Zobacz galerię: DZIEŃ NA ZDJĘCIACH>>>
- Z niepokojem obserwujemy, że ostatni spot PO to powrót do retoryki podziałów, do dzielenia Polski i Polaków, do języka nienawiści, do pokazywania zachowań, które są głęboko naganne - oświadczył Wziątek. - Panie premierze, proszę wycofać ten spot z emisji. Nie może być tak, abyśmy w tej chwili straszyli Polaków, podgrzewali lęki, odejdźmy od retoryki podziałów, dość tych negatywnych emocji.

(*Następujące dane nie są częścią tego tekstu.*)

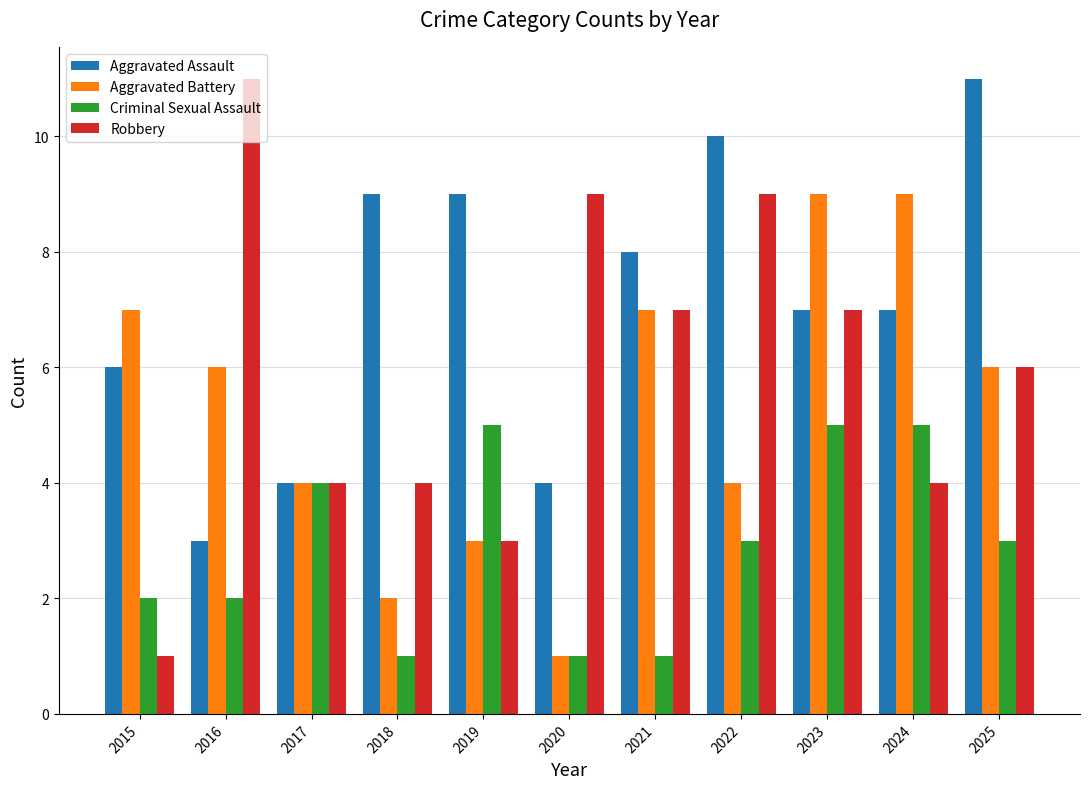

Reading right to left, what are all the values shown in this chart?

Aggravated Assault: 2025=11	2024=7	2023=7	2022=10	2021=8	2020=4	2019=9	2018=9	2017=4	2016=3	2015=6
Aggravated Battery: 2025=6	2024=9	2023=9	2022=4	2021=7	2020=1	2019=3	2018=2	2017=4	2016=6	2015=7
Criminal Sexual Assault: 2025=3	2024=5	2023=5	2022=3	2021=1	2020=1	2019=5	2018=1	2017=4	2016=2	2015=2
Robbery: 2025=6	2024=4	2023=7	2022=9	2021=7	2020=9	2019=3	2018=4	2017=4	2016=11	2015=1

Nie wolno grać tragedią narodową.
Apelu nie rozumie Paweł Olszewski z PO. Poseł wyjaśnił, że spot pokazuje oblicze zwolenników Prawa i Sprawiedliwości. W rozmowie z IAR Olszewski podkreślił, że wyborcy mają prawo wiedzieć, że ludzie agresywni i demolujący stadiony mogą dojść do władzy.
W spocie PO pokazane są zajścia z Karkowskiego Przedmieścia, gdy próbowano usunąć krzyż sprzed Pałacu Prezydenckiego oraz zamieszki na stadionie w Bydgoszczy po meczu o Puchar Polski pomiędzy Legią Warszawa a Lechem Poznań.